Excerpt provided Start Marker

The New York Stock Exchange (the "NYSE") and the NASDAQ Stock Market ("Nasdaq") have now proposed rule changes to comply with Rule 10C-1 adopted by the SEC pursuant to Section 952 of the Dodd-Frank Wall Street Reform and Consumer Protection Act ("Dodd-Frank Act"). The NYSE’s proposing release, SR-2012-49, can be accessed here and Nasdaq’s proposing release, SR-2012-109, can be accessed here.

Section 952 of the Dodd-Frank Act directed the SEC to issue rules requiring the national securities exchanges to address the independence of compensation committee members and their advisers, to give committees the authority and funding to engage advisers, and to require listed companies to disclose conflicts of interest of compensation advisers. Exchange Act Rule 10C-1, which was effective on June 27, 2012, tracked the language of the statute, leaving the details to the exchanges. The SEC rules require the new listing standards to be approved by the SEC by June 27, 2013.

The NYSE and Nasdaq rule proposals are separate from the SEC’s proxy disclosure rule relating to the disclosure of conflicts of interest of compensation consultants. The disclosure rule, set out in Item 407(e)(3)(iv) of Regulation S-K, requires that reporting companies disclose the nature of any conflict of interest posed by a compensation consultant’s work relating to director or executive officer compensation and how that conflict is being addressed. The SEC did not define the term "conflict of interest" but added an instruction referring to the six compensation committee adviser independence factors described below for consideration in determining whether a conflict of interest exists. The requirement applies only for consultants otherwise identified in a company’s proxy statement under existing Item 407(e)(3)(iii), which among other things excludes consultants that only provide advice on broad-based compensation arrangements or that provide certain types of survey data, and does not apply to other committee advisors such as legal counsel. This rule applies to proxy statements for stockholder meetings for the election of directors occurring on or after January 1, 2013.

A summary of the proposed NYSE and Nasdaq rules follows.

NYSE Proposed Rules

Compensation Committee Member Independence

The NYSE rules generally require that listed companies have a compensation committee composed entirely of "independent directors." Section 303A.02 presently provides that a director will not qualify as independent unless the board of directors of the issuer affirmatively determines that the director has no material relationship with the listed company (either directly, or as a partner, stockholder or officer of an organization that has a relationship with the company). Additionally, Section 303A.02 provides that a director will not be independent if the director has a relationship with the company that violates any of five enumerated bright line tests set forth in the rule.

Excerpt provided End Marker
Provided information Start Marker

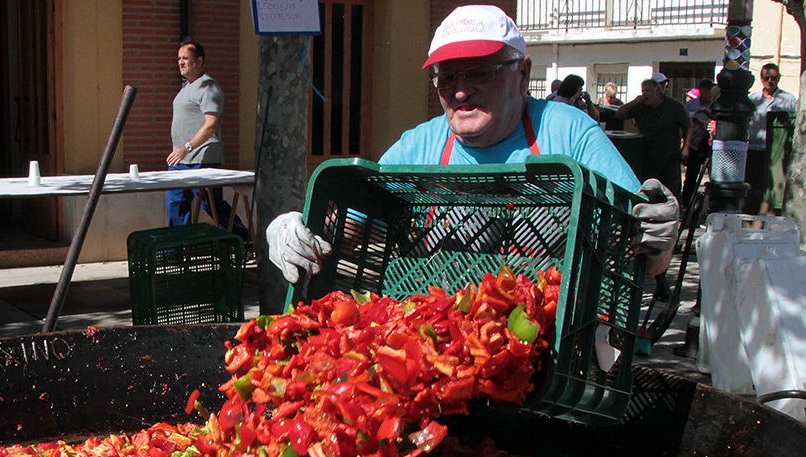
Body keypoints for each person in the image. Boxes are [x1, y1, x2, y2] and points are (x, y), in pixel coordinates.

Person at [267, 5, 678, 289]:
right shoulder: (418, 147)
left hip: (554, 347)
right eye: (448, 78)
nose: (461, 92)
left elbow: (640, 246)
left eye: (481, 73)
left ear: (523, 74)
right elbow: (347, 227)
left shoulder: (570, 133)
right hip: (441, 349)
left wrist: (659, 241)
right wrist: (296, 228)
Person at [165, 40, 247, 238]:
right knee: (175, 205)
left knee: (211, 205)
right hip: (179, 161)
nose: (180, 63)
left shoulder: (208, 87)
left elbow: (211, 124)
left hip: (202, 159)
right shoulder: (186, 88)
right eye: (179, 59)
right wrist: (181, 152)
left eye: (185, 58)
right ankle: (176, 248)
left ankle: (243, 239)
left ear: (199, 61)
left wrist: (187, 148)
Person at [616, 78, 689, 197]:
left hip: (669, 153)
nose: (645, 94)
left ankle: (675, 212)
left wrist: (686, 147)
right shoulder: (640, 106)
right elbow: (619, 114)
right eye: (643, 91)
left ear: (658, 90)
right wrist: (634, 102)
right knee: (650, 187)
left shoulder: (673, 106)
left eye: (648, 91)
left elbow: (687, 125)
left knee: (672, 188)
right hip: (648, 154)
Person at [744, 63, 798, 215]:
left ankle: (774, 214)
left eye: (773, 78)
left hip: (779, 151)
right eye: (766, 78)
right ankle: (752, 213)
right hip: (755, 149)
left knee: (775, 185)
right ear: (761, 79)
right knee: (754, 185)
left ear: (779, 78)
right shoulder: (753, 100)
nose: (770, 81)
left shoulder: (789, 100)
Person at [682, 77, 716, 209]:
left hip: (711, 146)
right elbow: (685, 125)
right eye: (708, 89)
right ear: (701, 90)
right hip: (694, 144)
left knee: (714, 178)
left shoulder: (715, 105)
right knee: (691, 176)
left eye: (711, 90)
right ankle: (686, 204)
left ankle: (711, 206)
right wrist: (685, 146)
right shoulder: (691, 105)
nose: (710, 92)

Provided information End Marker
Provided information Start Marker

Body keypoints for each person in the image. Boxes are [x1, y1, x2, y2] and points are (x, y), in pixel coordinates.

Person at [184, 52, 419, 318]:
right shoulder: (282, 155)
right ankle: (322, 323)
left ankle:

Provided information End Marker

#### [Aim of the exercise]
Please answer these questions from the text on the NYSE and Nasdaq compensation committee rule proposals:
1. What is the number of Nasdaq's proposing release?
2. By what date must the SEC approve the new listing standards?
3. How many bright line tests does Section 303A.02 set forth?

#### [Solution]
1. SR-2012-109
2. June 27, 2013
3. Five